→ Task brief
Every line below that holds the word "linejoin" counts once; please tally them and give only the total.

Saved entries
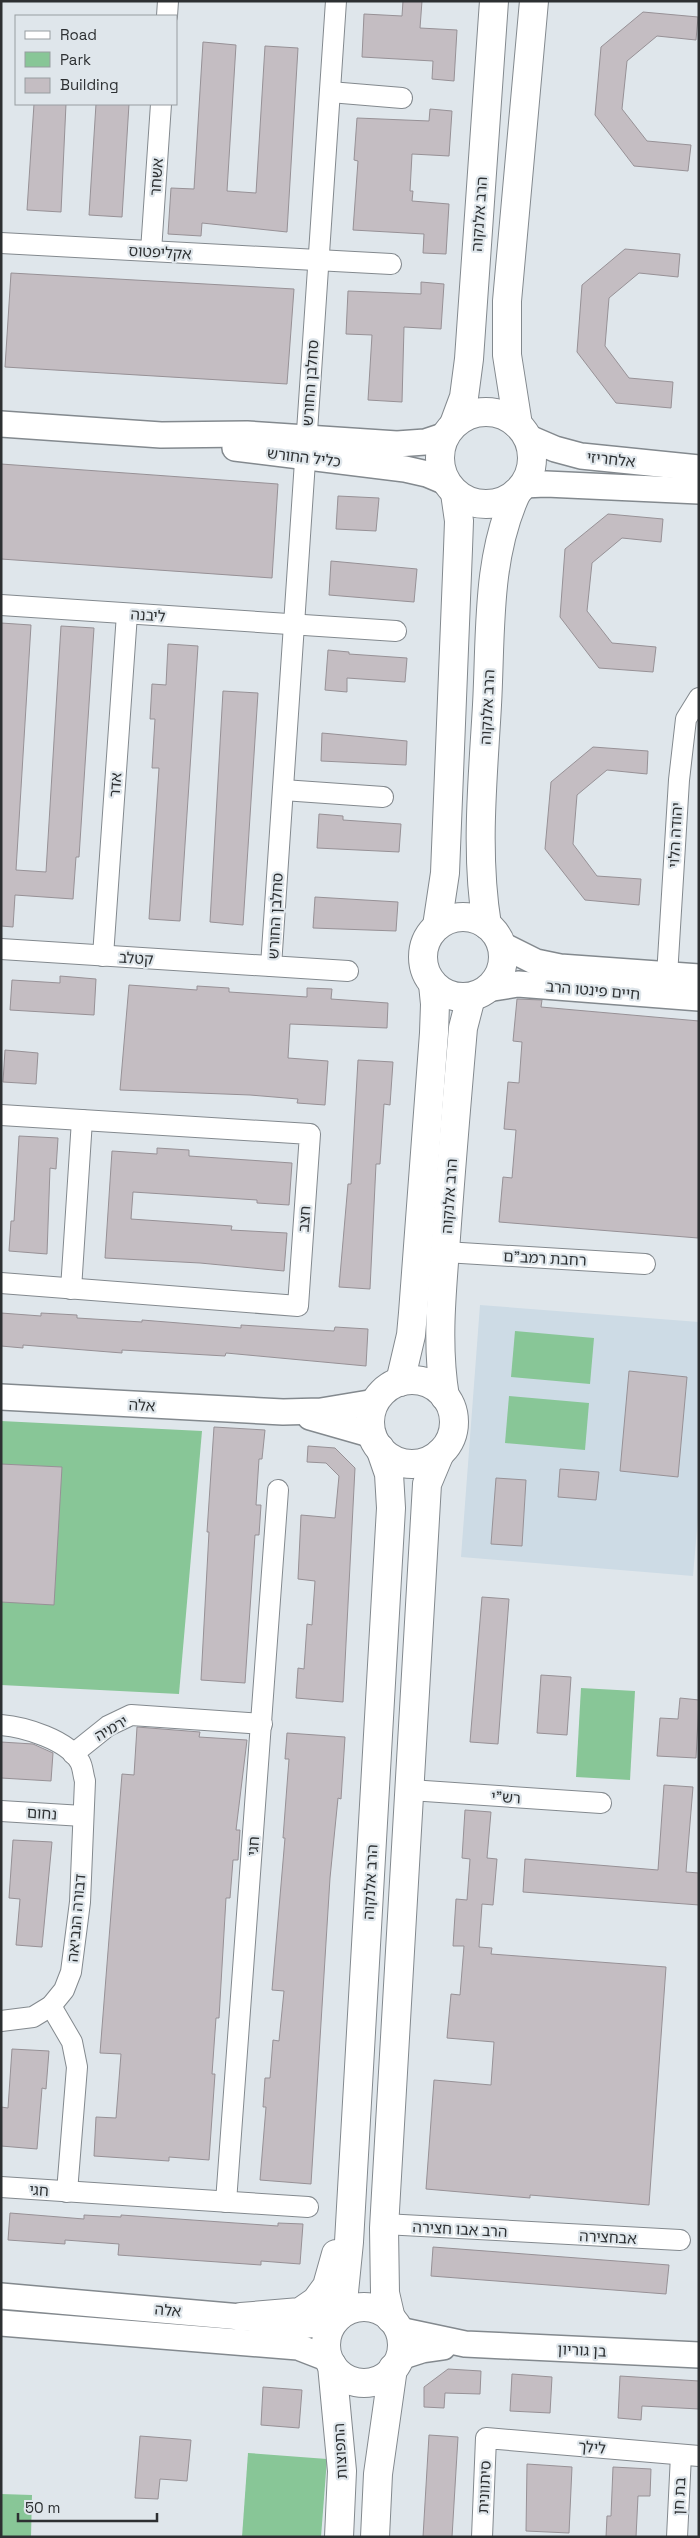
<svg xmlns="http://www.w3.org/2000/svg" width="700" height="2538" font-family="'Space Grotesk','Noto Sans Hebrew',sans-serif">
	<rect width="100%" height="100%" fill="#dfe6eb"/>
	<!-- built -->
	<polygon fill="#cddbe5" points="480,1305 699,1322 699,1506 693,1576 461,1557"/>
	<!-- green -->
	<g fill="#88c697">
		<polygon points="515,1331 594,1338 590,1384 511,1377"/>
		<polygon points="509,1396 589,1403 585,1450 505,1443"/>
		<polygon points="1,1421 202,1431 179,1694 1,1685"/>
		<polygon points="581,1688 635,1691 630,1780 576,1777"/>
		<polygon points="248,2453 327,2459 321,2537 242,2537"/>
		<polygon points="1,2494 32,2495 31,2537 1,2537"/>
	</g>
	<!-- building -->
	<g fill="#c4bdc2" stroke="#979196">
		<polygon points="403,1 422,1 420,28 457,30 454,81 432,79 433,61 362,57 364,14 402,16"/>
		<polygon points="643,12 698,17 696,40 657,36 627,61 622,109 647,141 691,145 688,171 634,166 595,115 601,47"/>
		<polygon points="203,42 236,45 227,191 256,193 265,46 298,48 287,232 202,223 201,236 168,234 171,188 194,189"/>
		<polygon points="34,104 66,104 61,212 27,210"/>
		<polygon points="96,104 129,104 122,217 89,215"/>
		<polygon points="430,109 452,111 449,156 412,154 410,191 413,191 412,201 449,204 446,254 423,253 424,234 353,230 358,161 354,160 357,118 429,121"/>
		<polygon points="625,249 680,254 678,277 639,273 609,298 605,346 629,378 673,382 671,408 616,403 577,352 582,285"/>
		<polygon points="11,273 294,289 287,384 5,367"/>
		<polygon points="421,282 444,284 441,329 404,327 402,402 368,400 372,335 346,334 348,291 421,294"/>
		<polygon points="1,464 278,484 272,578 1,559"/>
		<polygon points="338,496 379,498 376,531 336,529"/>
		<polygon points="608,514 663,519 661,542 622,538 592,563 587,611 612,643 656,647 653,672 599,668 560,617 565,549"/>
		<polygon points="331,561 417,569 414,602 329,595"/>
		<polygon points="1,623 31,625 16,870 46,872 61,626 94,628 79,857 76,857 73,899 15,895 13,927 1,926"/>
		<polygon points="168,644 198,646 180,921 149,919 159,768 152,768 155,719 150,719 152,684 166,685"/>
		<polygon points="328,650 349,652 349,654 407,658 405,682 347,678 347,692 325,690"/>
		<polygon points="223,691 258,693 243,925 210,922"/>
		<polygon points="322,733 407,741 406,765 321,761"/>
		<polygon points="593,747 648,751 647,774 607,770 577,795 573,844 597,876 641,879 639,905 585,900 545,849 551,782"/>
		<polygon points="319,814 343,816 343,820 401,824 399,852 317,848"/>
		<polygon points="315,897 398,902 396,931 313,928"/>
		<polygon points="60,976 96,979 94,1015 10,1010 12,980 60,983"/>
		<polygon points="129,985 197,990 197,986 229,988 229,992 307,997 307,988 332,989 331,999 388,1003 387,1028 290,1024 288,1058 328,1061 325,1105 297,1103 298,1099 250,1095 120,1090"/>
		<polygon points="517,999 542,1000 541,1007 699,1021 698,1238 499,1222 503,1177 512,1178 516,1130 504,1129 508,1082 519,1083 522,1042 513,1041"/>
		<polygon points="5,1050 38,1053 36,1084 3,1082"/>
		<polygon points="358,1060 393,1062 390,1105 384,1104 380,1164 376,1164 370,1289 339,1287 348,1184 351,1184"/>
		<polygon points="19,1136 58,1138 56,1169 50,1168 47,1254 9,1251 11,1221 14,1221"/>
		<polygon points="157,1148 189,1150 189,1156 292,1163 289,1205 257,1203 257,1200 133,1192 131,1219 232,1226 231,1230 287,1233 284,1271 200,1263 105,1258 112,1151 157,1154"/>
		<polygon points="1,1313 41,1316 41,1313 77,1315 77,1318 142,1322 142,1320 241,1328 241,1325 334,1331 335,1327 368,1329 366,1366 226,1353 225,1356 122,1350 122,1353 23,1345 23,1348 1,1346"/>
		<polygon points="629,1371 687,1377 678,1477 620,1471"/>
		<polygon points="214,1427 265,1430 262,1459 259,1459 256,1505 261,1505 259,1535 255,1535 245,1683 201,1680 209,1532 207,1532"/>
		<polygon points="308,1446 335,1448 355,1468 343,1702 296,1698 298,1668 304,1669 307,1624 312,1625 315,1581 298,1579 301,1515 335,1518 339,1476 326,1463 307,1462"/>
		<polygon points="1,1464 62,1467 54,1605 1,1602"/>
		<polygon points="560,1469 599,1472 596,1500 558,1497"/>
		<polygon points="496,1478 526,1480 522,1546 491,1544"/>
		<polygon points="482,1597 509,1599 498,1744 470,1742"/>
		<polygon points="541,1675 571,1677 567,1735 537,1733"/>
		<polygon points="680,1698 699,1700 696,1758 657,1756 660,1718 678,1719"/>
		<polygon points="137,1727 200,1732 199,1737 247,1740 236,1830 240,1830 238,1860 233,1860 230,1898 226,1898 219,2018 216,2018 212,2074 215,2074 209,2160 169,2157 169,2161 94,2156 96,2117 116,2118 121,2054 100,2053 122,1774 134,1775"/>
		<polygon points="287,1733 345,1737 341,1799 338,1798 330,1878 311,2184 260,2180 266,2107 263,2107 265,2078 270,2078 273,2040 279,2041 284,1991 272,1990 285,1838 283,1838 289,1759 285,1759"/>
		<polygon points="1,1742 33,1744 53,1753 51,1781 1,1778"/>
		<polygon points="664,1785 693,1787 686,1872 699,1873 699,1905 523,1892 525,1859 658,1870"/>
		<polygon points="465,1810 491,1812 487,1858 497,1859 493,1905 482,1904 479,1947 492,1948 491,1954 666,1967 649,2205 530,2195 530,2198 426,2189 434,2080 491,2085 494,2042 447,2038 451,1994 460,1995 464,1946 453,1946 456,1899 467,1900 470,1859 462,1858"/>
		<polygon points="13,1840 52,1842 42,1947 16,1945 20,1899 9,1898"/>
		<polygon points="12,2049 49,2051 46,2089 42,2088 37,2149 1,2146 1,2107 8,2108"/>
		<polygon points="10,2213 84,2219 84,2215 121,2217 121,2215 278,2226 278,2223 303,2224 300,2264 261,2261 261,2265 118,2255 119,2244 65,2240 65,2244 8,2240"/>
		<polygon points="433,2247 669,2265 666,2294 431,2276"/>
		<polygon points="448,2369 481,2371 480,2394 445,2393 444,2408 424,2407 424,2387"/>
		<polygon points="512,2374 552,2377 550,2413 510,2411"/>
		<polygon points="620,2376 699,2381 699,2409 642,2406 641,2420 618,2418"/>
		<polygon points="263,2387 302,2390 299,2428 261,2425"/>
		<polygon points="429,2435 458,2437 452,2537 423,2537"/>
		<polygon points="140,2436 191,2440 187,2481 160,2479 158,2499 135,2498"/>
		<polygon points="527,2464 572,2467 569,2533 526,2531"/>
		<polygon points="613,2467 651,2469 650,2496 638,2496 636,2537 606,2537 607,2516 611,2516"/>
	</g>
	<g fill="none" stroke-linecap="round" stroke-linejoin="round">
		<defs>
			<g id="minor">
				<polyline points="167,16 168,1"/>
				<polyline points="330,92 402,98"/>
				<polyline points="1,243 391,264"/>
				<polyline points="151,251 161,104"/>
				<polyline points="1,605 396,631"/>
				<polyline points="283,790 383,797"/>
				<polyline points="1,949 348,971"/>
				<polyline points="103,956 127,614"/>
				<polyline points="271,966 336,1"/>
				<polyline points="667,976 679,780 686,719 699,698"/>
				<polyline points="1,1115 310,1134 298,1306 1,1283"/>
				<polyline points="445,1252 645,1264"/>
				<polyline points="71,1289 82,1120"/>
				<path d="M1,1725c24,2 67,15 79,37 3,5 3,13 5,19l-5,121 -9,70 -7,18 -13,16 -18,11 -32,4"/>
				<polyline points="73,1754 108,1726 131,1715 262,1724"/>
				<polyline points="410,1790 601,1803"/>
				<polyline points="1,1811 83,1816"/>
				<polyline points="51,2006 72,2042 77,2067 67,2192"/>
				<polyline points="1,2187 308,2207"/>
				<polyline points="226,2202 278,1490"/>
				<polyline points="384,2224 680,2240"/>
				<polyline points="482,2537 486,2438 699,2456"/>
				<polyline points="677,2537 681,2455"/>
			</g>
			<g id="tertiary">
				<polyline points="1,424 161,435 247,434 397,444 425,442 446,435"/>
				<polyline points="527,437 555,449 581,456 699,468"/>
				<polyline points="235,448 405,469 427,474 446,482"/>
				<polyline points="523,485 546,484 699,491"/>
				<polyline points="502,945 536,962 560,967 699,977"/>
				<polyline points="487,989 518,984 699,998"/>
				<polyline points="1,1397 283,1412 321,1411 375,1402"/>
				<polyline points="310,1417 373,1435"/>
				<polyline points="1,2296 241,2317 300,2326 333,2322"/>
				<polyline points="1,2323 298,2347 329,2359"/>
				<polyline points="399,2330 465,2344 699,2355"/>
				<polyline points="400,2357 422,2350 443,2347"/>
			</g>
			<g id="secondary">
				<circle cx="486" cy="458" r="46"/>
				<polyline points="454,424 464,397 469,359 494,1"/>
				<polyline points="518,425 507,355 507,301 534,1"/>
				<circle cx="463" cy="957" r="40"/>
				<path d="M487,925c-12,-73 -4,-147 0,-220 4,-71 -1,-147 30,-213"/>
				<polyline points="437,926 445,873 458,549 459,521 455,493"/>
				<circle cx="412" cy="1422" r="42"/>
				<polyline points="400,1382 411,1335 413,1313 434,1033 435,1004 433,984"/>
				<path d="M445,1397c-9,-53 -3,-107 1,-160 5,-70 11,-140 17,-209l8,-31"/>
				<circle cx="364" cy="2345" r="38"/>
				<polyline points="339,2316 343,2302 349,2242 391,1508 389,1474 380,1448"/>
				<polyline points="241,2317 300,2312 316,2301 327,2286 336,2254"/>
				<polyline points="391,2319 385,2293 384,2228 427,1484 440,1453"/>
				<polyline points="332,2365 342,2471 339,2537"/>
				<polyline points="375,2537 378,2474 393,2368"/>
			</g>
		</defs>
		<!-- minor casing -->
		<use href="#minor" stroke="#83898e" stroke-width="22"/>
		<!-- tertiary casing -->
		<use href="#tertiary" stroke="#83898e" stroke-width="28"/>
		<!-- secondary casing -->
		<use href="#secondary" stroke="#83898e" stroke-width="30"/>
		<!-- minor -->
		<use href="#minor" stroke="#fff" stroke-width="20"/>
		<!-- tertiary -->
		<use href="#tertiary" stroke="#fff" stroke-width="25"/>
		<!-- secondary -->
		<use href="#secondary" stroke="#fff" stroke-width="28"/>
	</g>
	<g text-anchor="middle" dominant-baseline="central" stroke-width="4.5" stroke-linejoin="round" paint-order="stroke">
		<!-- street labels -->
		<g font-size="15" fill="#2d3032" stroke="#dfe6eb">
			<text transform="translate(156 177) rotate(-86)">אשחר</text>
			<text transform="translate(479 214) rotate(-86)">הרב אלנקוה</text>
			<text transform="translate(160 252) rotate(3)">אקליפטוס</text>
			<text transform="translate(310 383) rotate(-86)">סחלבן החורש</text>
			<text transform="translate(304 457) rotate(7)">כליל החורש</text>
			<text transform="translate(611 459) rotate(6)">אלחריזי</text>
			<text transform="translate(148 615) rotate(4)">ליבנה</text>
			<text transform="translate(487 707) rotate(-87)">הרב אלנקוה</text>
			<text transform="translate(115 785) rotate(-86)">אדר</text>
			<text transform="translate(675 835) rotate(-87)">יהודה הלוי</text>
			<text transform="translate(275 916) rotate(-87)">סחלבן החורש</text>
			<text transform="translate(136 958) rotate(3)">קטלב</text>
			<text transform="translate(593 990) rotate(5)">חיים פינטו הרב</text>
			<text transform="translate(449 1196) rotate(-86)">הרב אלנקוה</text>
			<text transform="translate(304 1219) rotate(-86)">חצב</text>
			<text transform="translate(545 1258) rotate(3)">רחבת רמב"ם</text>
			<text transform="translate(142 1405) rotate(3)">אלה</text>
			<text transform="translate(111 1728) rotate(-30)">ירמיה</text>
			<text transform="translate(506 1797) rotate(4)">רש"י</text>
			<text transform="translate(42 1813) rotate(4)">נחום</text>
			<text transform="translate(253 1846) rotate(-86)">חגי</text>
			<text transform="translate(370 1882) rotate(-87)">הרב אלנקוה</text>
			<text transform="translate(76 1918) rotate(-85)">דבורה הנביאה</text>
			<text transform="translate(39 2190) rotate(4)">חגי</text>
			<text transform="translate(460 2229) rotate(3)">הרב אבו חצירה</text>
			<text transform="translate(608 2237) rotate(3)">אבחצירה</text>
			<text transform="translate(168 2310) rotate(5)">אלה</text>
			<text transform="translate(582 2350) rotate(3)">בן גוריון</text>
			<text transform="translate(592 2447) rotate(5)">לילך</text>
			<text transform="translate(340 2451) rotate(-93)">התפוצות</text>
			<text transform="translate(484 2487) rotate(-87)">סיתוונית</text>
			<text transform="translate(679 2496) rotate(-87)">בת חן</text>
		</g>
	</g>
	<!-- border -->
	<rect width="700" height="2538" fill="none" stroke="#2d3032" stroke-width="5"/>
	<!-- legend -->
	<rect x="15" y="15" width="162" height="90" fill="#dfe6eb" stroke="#989da1"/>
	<rect x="25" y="31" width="25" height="8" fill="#ffffff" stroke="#989da1"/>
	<text x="60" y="40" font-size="15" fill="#2d3032">Road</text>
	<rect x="25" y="52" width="25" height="15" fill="#88c697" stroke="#989da1"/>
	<text x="60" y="65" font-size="15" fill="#2d3032">Park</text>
	<rect x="25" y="78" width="25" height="15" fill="#c4bdc2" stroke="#989da1"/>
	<text x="60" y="90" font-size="15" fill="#2d3032">Building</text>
	<!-- scale -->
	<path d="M18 2513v8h139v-8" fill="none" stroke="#2d3032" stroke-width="2.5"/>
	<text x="25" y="2513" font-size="15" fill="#2d3032" stroke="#dfe6eb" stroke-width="4" paint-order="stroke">50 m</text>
</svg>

→ Written answer
2